“No hay peor ciego que aquel que no quiere ver” La situación de Venezuela está peor que la de Haití,… Y decir esto es indescriptiblemente preocupante.


Desabastecimiento1

 

Venezuela depende del petróleo más que nunca.

Creyendo que controlar la riqueza del petróleo podía permitir todo tipo de acciones políticas, se ha desmantelado el aparato productivo y execrado a los productores, durante más de 10 años.

Así dependemos de las importaciones y se necesitan dólares para suplir necesidades elementales.

Para controlar la fuga de divisas, se impuso el control de cambio. Pero al instaurarlo con

poca capacidad institucional y debilidad ética,

surgieron pequeños y grandes poderes, y negocios oscuros, que han enriquecido a algunos.

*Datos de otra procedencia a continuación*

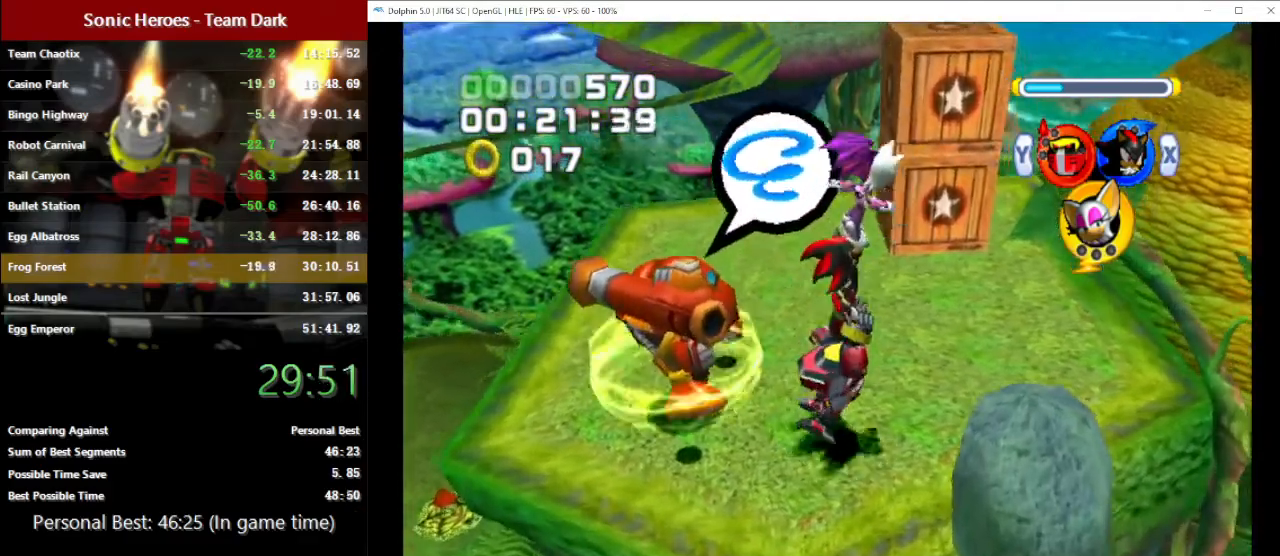
{"dt_ms": 500, "buttons": [], "left_stick": "left", "button_events": [[300, "A", "down"], [383, "A", "up"]]}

También, gracias a esos dólares,

se han regalado artefactos en las campañas electorales,

para conseguir votos de aquellos que creen que de esa manera mejora su vida.

Así se han drenado importantes recursos del país, cuando los precios del petróleo han superado 100$/barril.

Hoy Venezuela sigue siendo monoproductora, con el aparato productivo destruido, el pacto social y diálogo entre sectores lleno de amenazas, con altísima tasa de asesinatos, bajas reservas financieras, alto valor del riesgo país y escasez de productos básicos.

El país vive una crisis tal, que el FMI prevé,

dentro de sus escenarios para 2014, una situación de hambruna.

Las largas colas y luchas a golpes en los pasillos de los automercados por harina, azúcar, aceite, leche y papel tualé, son un preámbulo.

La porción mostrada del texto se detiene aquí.